Em 2001, seguiu-se uma reforma agrária para reativação dos latifúndios abandonados. Até hoje, cerca de 5 milhões de hectares tornaram-se propriedade estatal, sendo entregues a agricultores e criadores de gado mais pobres, para fins de exploração agropecuária.
Ícone da esquerda latino-americana
Com sua reviravolta radical, que dava as costas ao neoliberalismo – o modelo nominalmente dominante na América Latina desde a década de 1980 –, Hugo Chávez suscitou um debate político transnacional, analisa o historiador social colombiano Andrés Otálvaro. De fato: em outras partes do mundo, chefes de Estado de orientação esquerdista seguiram seu exemplo.
Contudo, muito além da nova ordem econômica, Chávez promoveu em grande parte da população latino-americana uma nova identidade comum, gerando uma união emocional contra o poder hegemônico norte-americano.
Ele foi um dos mentores da criação de alianças de política externa como a Comunidade de Estados Latino-Americanos e Caribenhos (Celac), a Aliança Bolivariana para as Américas (Alba) e a União de Nações Sul-Americanas (Unasul), como contrapeso frente ao hemisfério norte.
Antiamericanismo incondicional
Embora fornecesse, sem problemas, petróleo venezuelano ao arqui-inimigo, em troca de dólares norte-americanos, a atitude antiamericana do chefe de Estado chegava a assumir o caráter de uma mania, e suscitou verdadeiros atos de molecagem.
No inverno de 2006-2007, Chávez distribuiu óleo de calefação aos norte-americanos carentes.
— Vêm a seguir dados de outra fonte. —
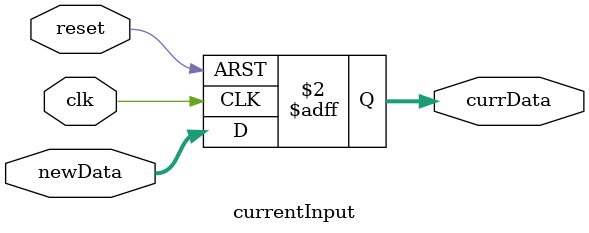
<source format=sv>
module currentInput(
	input logic clk,
	input logic reset,
	input logic [7:0] newData,
	output logic [7:0] currData);

always_ff@(posedge clk, posedge reset)
begin
	if(reset) currData <= 0;
	else currData <= newData;
end

endmodule // currentInput
</source>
E – em resposta ao "Eixo do Mal", cunhado por seu inimigo pessoal George W. Bush – fundou, juntamente com os presidentes Alexander Lukachenko, de Belarus, e Mahmud Ahmadinejad, do Irã, um "Eixo do Bem".
Contudo, a amizade com o Irã também revela um aspecto mais sinistro, diante das tiradas em que Chávez denominava Israel "o braço assassino do império norte-americano". Já em sua primeira campanha presidencial, ele contou com o apoio de um negador do Holocausto, o sociólogo argentino Norberto Ceresole. E a comunidade judaica sentia-se ameaçada pelos clamores antissemíticos da imprensa ligada a Caracas.
A herança de Chávez
Também o êxito de Chávez na política interna deve ser avaliado de forma ambivalente. Durante seus anos de mandato, muitos venezuelanos escaparam da miséria extrema. Contudo, metade da população continua sendo classificada como pobre. Apesar da reforma agrária, 70% dos alimentos do país têm que ser importados e a economia nacional continua dependendo do petróleo e do seu preço no mercado internacional.
Chávez tampouco conseguiu controlar a corrupção e o crime organizado no país. E, pior ainda: desde 1999 o número de assassinatos na Venezuela triplicou.
Hugo Rafael Chávez Frías fundou o "socialismo do século 21" e o difundiu pela América Latina. Nesta terça-feira (05/03), ele faleceu aos 58 anos de idade, vítima de um câncer. É possível que transcorra um bom tempo até que surja uma personagem de carisma comparável. Só isso já basta para que Chávez permaneça um ícone para muitos de seus compatriotas. Apesar de tudo.